#### [PROBLEM TO SOLVE]
Copy the news report on hopes for freeing Ingrid Betancourt word for word, from start to finish.

Page last updated at 15:28 GMT, Friday, 2 May 2008 16:28 UK

Little optimism over Betancourt

France's Foreign Minister Bernard Kouchner (L) hugs Venezuelan President Hugo Chavez
Mr Kouchner says President Chavez could play a crucial role in negotiations

The French Foreign Minister Bernard Kouchner has said he is "not very optimistic" about freeing the hostage, Ingrid Betancourt.

Ms Betancourt, who is French-Colombian, has been held for more than six years by the rebel Farc group in Colombia, and is in very poor health.

Mr Kouchner said that, nevertheless, his recent trip to Latin America had been "very useful".

The French government has made securing Ms Betancourt's release a priority.

Mr Kouchner told a radio station that his visit to Colombia, Venezuela and Ecuador had helped to re-establish contact with leaders including Venezuela's President Hugo Chavez, who has been influential in securing hostage releases from Farc in the past.

#### [DATA PROVIDED]
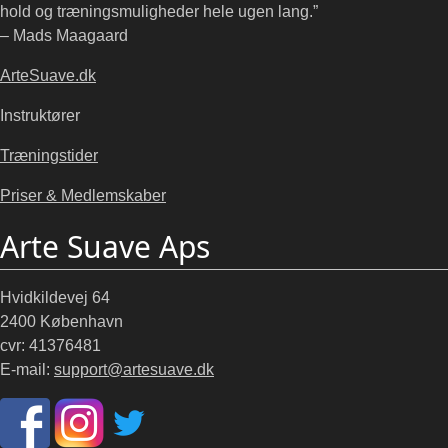
hold og træningsmuligheder hele ugen lang.”
– Mads Maagaard
ArteSuave.dk
Instruktører
Træningstider
Priser & Medlemskaber
Arte Suave Aps
Hvidkildevej 64
2400 København
cvr: 41376481
E-mail:
support@artesuave.dk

#### [EXERCISE ANSWER]
Page last updated at 15:28 GMT, Friday, 2 May 2008 16:28 UK

Little optimism over Betancourt

France's Foreign Minister Bernard Kouchner (L) hugs Venezuelan President Hugo Chavez
Mr Kouchner says President Chavez could play a crucial role in negotiations

The French Foreign Minister Bernard Kouchner has said he is "not very optimistic" about freeing the hostage, Ingrid Betancourt.

Ms Betancourt, who is French-Colombian, has been held for more than six years by the rebel Farc group in Colombia, and is in very poor health.

Mr Kouchner said that, nevertheless, his recent trip to Latin America had been "very useful".

The French government has made securing Ms Betancourt's release a priority.

Mr Kouchner told a radio station that his visit to Colombia, Venezuela and Ecuador had helped to re-establish contact with leaders including Venezuela's President Hugo Chavez, who has been influential in securing hostage releases from Farc in the past.